▶ **Task goal**
Only the stretch of the listing below that runs from the line with "INFORMATIONS GÉNÉRALES" through the line with "Üheks veebruari ettekandeks valmistudes" is to be printed, exactly and with both ends.

▶ **Source information**
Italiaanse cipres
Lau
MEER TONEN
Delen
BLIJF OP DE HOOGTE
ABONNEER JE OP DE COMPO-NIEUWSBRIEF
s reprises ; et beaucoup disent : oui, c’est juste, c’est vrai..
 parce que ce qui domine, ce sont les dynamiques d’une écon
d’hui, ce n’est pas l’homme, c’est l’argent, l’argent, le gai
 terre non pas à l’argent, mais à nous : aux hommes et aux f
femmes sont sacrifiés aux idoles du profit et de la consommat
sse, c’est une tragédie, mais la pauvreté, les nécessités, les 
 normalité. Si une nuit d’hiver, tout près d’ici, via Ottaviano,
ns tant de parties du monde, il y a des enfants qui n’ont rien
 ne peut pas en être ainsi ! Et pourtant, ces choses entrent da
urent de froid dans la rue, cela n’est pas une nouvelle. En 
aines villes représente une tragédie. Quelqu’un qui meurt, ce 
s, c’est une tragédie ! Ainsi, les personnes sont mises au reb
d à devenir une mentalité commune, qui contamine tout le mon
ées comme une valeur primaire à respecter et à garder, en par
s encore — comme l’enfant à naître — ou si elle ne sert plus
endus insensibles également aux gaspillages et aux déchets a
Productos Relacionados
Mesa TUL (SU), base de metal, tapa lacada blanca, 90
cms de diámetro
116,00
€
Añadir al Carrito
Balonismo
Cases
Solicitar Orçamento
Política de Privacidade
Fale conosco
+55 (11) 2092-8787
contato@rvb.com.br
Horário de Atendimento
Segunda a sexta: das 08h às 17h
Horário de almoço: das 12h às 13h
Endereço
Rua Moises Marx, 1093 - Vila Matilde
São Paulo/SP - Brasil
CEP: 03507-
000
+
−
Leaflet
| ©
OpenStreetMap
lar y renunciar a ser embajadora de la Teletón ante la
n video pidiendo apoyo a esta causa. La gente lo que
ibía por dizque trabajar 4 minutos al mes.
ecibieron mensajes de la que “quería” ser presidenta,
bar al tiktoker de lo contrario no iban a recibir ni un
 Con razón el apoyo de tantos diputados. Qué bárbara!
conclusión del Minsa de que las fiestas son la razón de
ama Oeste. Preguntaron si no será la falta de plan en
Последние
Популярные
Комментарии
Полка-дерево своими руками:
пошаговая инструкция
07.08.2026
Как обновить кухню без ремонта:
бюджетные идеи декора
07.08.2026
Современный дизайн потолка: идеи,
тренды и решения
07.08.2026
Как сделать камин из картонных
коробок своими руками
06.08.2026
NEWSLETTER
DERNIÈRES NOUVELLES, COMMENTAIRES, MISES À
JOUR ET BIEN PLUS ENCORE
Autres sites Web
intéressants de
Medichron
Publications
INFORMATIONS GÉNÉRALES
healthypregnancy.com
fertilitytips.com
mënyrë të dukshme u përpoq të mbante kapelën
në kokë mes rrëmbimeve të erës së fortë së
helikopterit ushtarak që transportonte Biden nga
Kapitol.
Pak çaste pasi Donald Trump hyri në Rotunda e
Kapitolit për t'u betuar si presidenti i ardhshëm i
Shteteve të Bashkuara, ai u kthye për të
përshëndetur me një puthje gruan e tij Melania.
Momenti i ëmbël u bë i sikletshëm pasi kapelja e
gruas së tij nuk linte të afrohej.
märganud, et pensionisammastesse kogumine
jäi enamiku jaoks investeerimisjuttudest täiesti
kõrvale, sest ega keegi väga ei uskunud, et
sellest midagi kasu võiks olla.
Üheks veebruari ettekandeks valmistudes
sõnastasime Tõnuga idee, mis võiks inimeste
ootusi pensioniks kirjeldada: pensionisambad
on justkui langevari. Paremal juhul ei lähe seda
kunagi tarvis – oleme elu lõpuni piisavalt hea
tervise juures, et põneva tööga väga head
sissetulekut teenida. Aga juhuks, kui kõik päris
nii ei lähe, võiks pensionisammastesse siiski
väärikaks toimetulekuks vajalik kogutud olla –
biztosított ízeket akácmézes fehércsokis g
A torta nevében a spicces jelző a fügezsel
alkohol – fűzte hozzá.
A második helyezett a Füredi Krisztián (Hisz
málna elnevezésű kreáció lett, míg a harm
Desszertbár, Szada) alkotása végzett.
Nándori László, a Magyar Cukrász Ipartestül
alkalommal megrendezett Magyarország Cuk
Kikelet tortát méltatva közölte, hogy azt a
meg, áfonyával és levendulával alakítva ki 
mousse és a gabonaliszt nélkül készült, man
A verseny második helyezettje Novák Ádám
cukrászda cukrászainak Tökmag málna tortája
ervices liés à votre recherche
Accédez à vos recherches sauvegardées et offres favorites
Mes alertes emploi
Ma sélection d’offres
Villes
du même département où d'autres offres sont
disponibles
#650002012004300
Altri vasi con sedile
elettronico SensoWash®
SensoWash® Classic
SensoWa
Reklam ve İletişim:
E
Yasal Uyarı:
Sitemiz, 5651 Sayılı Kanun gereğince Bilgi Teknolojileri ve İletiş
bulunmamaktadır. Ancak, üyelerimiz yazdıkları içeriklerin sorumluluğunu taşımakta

▶ **Solution for this problem**
INFORMATIONS GÉNÉRALES
healthypregnancy.com
fertilitytips.com
mënyrë të dukshme u përpoq të mbante kapelën
në kokë mes rrëmbimeve të erës së fortë së
helikopterit ushtarak që transportonte Biden nga
Kapitol.
Pak çaste pasi Donald Trump hyri në Rotunda e
Kapitolit për t'u betuar si presidenti i ardhshëm i
Shteteve të Bashkuara, ai u kthye për të
përshëndetur me një puthje gruan e tij Melania.
Momenti i ëmbël u bë i sikletshëm pasi kapelja e
gruas së tij nuk linte të afrohej.
märganud, et pensionisammastesse kogumine
jäi enamiku jaoks investeerimisjuttudest täiesti
kõrvale, sest ega keegi väga ei uskunud, et
sellest midagi kasu võiks olla.
Üheks veebruari ettekandeks valmistudes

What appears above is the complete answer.